I used to tell myself they were family. That family meant tolerance, meant forgiveness. So I swallowed it, again and again and again. Even in my previous life, starving to death alone in that locked room, my last thought had been one of regret, wishing I had found a way to save them.
Looking back now, how foolish I was.
I closed my eyes and pushed down the dizziness rising in my head.
"Are you really just going to leave me here?" I asked. "Both of you?"
Dad's expression darkened. "Leave you there? All you have to do is say you were wrong. Is that really so hard?"
Mom wrung her hands, her voice pitching upward with something closer to impatience than concern. "Iris, please, just apologize. I saved you the chicken wings you love. Come out and you can have them right now."

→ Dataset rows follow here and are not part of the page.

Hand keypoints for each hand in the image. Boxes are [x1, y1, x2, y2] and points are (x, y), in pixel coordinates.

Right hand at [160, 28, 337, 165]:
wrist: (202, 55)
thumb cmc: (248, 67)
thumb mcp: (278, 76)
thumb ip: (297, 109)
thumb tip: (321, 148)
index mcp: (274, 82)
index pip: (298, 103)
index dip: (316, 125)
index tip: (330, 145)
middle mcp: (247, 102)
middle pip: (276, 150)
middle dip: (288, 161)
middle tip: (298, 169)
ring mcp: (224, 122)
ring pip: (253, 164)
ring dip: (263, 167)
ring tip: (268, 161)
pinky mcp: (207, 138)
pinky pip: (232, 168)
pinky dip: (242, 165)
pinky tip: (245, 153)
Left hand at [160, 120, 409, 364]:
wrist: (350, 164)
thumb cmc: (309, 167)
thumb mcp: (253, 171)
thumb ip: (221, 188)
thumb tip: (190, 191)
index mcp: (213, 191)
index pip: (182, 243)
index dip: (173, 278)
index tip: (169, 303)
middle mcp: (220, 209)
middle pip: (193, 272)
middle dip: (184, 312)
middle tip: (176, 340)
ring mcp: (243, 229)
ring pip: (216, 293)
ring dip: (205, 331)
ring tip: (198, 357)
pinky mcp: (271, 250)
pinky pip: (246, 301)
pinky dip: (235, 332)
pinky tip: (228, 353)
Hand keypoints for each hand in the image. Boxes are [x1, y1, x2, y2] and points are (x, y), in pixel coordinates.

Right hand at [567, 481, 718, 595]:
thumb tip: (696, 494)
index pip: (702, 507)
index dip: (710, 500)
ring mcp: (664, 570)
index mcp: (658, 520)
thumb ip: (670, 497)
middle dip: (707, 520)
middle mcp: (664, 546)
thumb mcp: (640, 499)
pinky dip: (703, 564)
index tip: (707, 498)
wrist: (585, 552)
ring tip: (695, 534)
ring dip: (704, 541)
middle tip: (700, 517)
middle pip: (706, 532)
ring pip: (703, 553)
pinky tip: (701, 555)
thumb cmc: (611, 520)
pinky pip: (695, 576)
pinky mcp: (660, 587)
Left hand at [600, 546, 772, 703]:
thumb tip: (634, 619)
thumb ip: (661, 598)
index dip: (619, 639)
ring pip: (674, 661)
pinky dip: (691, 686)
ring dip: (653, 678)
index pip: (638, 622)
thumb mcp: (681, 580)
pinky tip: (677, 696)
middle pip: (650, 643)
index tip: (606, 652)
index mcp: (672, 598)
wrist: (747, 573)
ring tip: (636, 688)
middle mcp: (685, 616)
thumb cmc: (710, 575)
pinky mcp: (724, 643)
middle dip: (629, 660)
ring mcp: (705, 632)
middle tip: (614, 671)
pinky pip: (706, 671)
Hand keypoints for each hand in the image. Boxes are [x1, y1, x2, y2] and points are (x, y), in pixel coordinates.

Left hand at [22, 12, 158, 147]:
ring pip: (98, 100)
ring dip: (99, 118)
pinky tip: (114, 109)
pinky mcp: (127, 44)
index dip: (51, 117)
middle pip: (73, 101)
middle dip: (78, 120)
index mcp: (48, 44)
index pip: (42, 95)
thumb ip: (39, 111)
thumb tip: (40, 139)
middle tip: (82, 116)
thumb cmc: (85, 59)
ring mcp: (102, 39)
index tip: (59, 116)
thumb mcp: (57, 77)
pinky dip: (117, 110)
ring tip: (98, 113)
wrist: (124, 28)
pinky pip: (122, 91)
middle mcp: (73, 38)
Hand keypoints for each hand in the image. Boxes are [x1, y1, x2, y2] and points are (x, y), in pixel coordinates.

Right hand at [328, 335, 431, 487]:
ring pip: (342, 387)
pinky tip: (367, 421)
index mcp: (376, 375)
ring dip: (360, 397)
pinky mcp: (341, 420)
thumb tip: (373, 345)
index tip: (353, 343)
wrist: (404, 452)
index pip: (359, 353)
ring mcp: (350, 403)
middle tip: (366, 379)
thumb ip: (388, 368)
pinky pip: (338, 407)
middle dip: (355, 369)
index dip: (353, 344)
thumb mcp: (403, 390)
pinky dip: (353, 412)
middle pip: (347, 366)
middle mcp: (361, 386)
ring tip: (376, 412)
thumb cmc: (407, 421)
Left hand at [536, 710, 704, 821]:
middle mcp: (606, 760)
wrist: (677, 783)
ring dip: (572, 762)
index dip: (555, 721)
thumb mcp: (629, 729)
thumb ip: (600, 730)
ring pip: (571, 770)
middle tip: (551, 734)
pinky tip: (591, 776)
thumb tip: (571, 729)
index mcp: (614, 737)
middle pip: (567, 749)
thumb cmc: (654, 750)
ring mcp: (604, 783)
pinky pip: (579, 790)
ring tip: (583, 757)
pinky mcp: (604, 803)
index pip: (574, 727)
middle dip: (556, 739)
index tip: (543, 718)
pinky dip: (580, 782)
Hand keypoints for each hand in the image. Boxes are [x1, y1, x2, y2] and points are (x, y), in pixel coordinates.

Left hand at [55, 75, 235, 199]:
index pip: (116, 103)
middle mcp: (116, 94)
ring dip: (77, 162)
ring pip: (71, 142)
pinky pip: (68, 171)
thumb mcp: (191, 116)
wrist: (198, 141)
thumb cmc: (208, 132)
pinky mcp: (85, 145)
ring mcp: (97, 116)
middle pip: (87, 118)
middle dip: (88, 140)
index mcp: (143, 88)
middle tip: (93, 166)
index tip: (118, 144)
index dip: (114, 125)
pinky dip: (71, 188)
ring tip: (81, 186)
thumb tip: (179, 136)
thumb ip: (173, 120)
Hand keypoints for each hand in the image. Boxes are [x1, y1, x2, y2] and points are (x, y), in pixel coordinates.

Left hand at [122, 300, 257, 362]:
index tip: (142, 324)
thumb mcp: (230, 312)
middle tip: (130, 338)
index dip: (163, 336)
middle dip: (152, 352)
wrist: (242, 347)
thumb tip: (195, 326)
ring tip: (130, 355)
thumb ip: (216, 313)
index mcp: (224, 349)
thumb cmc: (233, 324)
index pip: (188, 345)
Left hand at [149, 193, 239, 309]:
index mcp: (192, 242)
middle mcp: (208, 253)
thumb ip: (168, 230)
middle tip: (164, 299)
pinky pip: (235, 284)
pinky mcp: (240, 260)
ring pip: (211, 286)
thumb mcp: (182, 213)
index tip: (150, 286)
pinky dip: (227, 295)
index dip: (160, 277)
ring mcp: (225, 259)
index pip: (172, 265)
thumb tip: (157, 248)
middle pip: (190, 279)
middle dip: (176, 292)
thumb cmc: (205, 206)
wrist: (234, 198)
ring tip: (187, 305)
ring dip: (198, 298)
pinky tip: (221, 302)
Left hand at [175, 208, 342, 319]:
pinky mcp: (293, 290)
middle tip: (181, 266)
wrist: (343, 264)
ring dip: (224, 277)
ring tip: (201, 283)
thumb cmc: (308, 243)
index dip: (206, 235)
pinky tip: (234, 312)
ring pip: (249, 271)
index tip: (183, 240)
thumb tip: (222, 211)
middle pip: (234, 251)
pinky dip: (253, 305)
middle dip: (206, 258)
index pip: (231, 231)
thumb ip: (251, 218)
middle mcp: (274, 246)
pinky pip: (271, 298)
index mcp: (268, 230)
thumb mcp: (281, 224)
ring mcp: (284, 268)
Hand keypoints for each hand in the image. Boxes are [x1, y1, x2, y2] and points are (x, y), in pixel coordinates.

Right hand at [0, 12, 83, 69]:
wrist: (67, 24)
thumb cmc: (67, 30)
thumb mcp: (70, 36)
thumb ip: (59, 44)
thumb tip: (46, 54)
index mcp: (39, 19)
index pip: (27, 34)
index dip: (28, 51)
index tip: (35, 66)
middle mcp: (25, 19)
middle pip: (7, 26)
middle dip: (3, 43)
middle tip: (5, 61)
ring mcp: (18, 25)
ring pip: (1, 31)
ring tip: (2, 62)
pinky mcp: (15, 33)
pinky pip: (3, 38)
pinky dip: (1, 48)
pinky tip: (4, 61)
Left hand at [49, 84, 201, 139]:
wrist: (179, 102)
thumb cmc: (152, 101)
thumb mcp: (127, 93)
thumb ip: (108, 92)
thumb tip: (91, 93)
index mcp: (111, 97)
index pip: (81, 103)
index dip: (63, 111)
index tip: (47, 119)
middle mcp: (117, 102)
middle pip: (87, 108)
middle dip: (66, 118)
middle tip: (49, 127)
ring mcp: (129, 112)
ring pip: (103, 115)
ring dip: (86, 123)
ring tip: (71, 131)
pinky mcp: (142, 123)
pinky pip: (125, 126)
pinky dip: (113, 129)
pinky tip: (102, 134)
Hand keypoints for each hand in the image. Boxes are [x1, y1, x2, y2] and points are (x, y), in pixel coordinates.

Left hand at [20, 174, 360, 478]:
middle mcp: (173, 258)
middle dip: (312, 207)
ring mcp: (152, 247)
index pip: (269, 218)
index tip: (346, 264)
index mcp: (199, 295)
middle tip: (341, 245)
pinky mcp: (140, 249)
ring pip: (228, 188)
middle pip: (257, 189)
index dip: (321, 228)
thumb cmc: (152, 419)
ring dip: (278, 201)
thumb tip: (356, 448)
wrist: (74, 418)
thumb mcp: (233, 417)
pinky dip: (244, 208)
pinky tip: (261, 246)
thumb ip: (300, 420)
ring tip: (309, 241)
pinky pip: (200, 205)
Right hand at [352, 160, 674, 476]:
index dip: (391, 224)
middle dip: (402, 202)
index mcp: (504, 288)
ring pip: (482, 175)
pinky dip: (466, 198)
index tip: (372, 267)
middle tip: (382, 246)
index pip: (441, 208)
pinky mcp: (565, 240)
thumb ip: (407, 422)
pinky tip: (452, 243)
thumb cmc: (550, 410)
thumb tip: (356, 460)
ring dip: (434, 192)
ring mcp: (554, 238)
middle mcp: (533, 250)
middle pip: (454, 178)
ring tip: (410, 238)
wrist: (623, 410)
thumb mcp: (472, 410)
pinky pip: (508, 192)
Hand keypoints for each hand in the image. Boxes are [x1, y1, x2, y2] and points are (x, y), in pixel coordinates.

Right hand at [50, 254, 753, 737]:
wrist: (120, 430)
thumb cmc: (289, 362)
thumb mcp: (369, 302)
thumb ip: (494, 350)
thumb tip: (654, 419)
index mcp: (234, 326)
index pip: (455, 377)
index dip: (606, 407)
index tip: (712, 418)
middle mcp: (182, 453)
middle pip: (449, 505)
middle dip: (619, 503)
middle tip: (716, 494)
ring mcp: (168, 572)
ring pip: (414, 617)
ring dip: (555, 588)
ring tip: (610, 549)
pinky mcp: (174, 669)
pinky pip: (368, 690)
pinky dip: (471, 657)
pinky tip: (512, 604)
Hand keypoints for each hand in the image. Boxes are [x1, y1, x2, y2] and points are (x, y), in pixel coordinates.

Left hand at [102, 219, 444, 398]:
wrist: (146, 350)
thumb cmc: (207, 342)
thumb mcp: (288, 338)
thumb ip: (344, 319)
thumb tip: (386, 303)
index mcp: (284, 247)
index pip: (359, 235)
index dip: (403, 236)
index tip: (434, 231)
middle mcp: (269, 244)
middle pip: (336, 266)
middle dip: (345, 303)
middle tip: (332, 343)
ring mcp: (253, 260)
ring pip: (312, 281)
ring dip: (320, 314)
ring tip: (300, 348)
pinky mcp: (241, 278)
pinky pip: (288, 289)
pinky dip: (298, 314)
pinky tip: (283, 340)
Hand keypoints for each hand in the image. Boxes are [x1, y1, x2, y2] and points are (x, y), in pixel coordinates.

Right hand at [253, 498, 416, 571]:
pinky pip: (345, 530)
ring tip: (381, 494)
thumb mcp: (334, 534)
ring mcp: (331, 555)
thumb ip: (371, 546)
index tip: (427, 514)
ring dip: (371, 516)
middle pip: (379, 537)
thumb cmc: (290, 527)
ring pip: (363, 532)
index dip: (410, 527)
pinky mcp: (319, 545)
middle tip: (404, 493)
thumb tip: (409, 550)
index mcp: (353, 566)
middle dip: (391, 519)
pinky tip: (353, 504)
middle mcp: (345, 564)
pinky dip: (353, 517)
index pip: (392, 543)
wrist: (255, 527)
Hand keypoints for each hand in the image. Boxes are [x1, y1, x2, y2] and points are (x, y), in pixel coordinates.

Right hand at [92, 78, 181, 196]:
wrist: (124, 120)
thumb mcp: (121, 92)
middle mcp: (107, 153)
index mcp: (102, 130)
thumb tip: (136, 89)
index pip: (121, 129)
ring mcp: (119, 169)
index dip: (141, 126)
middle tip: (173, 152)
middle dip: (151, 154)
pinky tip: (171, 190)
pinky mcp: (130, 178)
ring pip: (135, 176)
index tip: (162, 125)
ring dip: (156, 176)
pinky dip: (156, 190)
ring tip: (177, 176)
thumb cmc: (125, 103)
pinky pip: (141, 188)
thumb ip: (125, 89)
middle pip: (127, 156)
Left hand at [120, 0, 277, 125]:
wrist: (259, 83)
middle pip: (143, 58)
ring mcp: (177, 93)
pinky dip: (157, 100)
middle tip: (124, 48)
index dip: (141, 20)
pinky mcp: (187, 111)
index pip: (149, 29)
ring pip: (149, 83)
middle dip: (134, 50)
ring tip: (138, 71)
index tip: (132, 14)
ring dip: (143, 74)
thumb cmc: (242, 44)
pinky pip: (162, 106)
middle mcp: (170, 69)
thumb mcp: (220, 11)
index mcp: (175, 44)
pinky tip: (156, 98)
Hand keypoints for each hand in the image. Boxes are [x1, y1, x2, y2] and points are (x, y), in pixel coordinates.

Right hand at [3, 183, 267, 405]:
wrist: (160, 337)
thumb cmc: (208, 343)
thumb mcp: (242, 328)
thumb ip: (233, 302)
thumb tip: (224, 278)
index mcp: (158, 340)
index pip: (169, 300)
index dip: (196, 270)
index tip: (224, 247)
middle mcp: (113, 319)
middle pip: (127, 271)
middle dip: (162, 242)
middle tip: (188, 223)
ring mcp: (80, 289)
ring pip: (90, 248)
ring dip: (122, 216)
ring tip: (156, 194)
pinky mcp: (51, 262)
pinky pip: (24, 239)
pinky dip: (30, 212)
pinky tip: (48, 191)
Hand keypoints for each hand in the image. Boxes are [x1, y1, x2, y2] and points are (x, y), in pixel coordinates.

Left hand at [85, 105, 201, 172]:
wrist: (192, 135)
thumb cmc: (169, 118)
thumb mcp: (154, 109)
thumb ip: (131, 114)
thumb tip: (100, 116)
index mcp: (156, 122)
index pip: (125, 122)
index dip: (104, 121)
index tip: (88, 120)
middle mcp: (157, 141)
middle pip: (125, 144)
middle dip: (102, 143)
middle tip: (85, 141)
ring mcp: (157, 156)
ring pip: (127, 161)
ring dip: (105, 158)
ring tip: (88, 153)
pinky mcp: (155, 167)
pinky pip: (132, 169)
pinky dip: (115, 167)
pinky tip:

I looked at them for a long moment.
If this was the choice they were making, then they had no right to blame me for making the same one three days from now.
I turned and walked into the Control Room, and pressed a button. Within seconds, the charcoal clogging the air vent was pulverized into ash and flushed clean by a burst of water, leaving the duct as clear as it had ever been.
I had studied architectural design. Of course I had accounted for this.
More noise filtered in from outside. I found it grating, and on impulse switched on Silent Mode.
The whole world went quiet.
I walked into the bedroom I had prepared for myself. In the mirror, my eyes were red, but there were no tears.
"You don't owe them anything," I told myself.
I had done everything I could. They were the ones who had cut off their own last chance at survival.
From this point forward, we were done.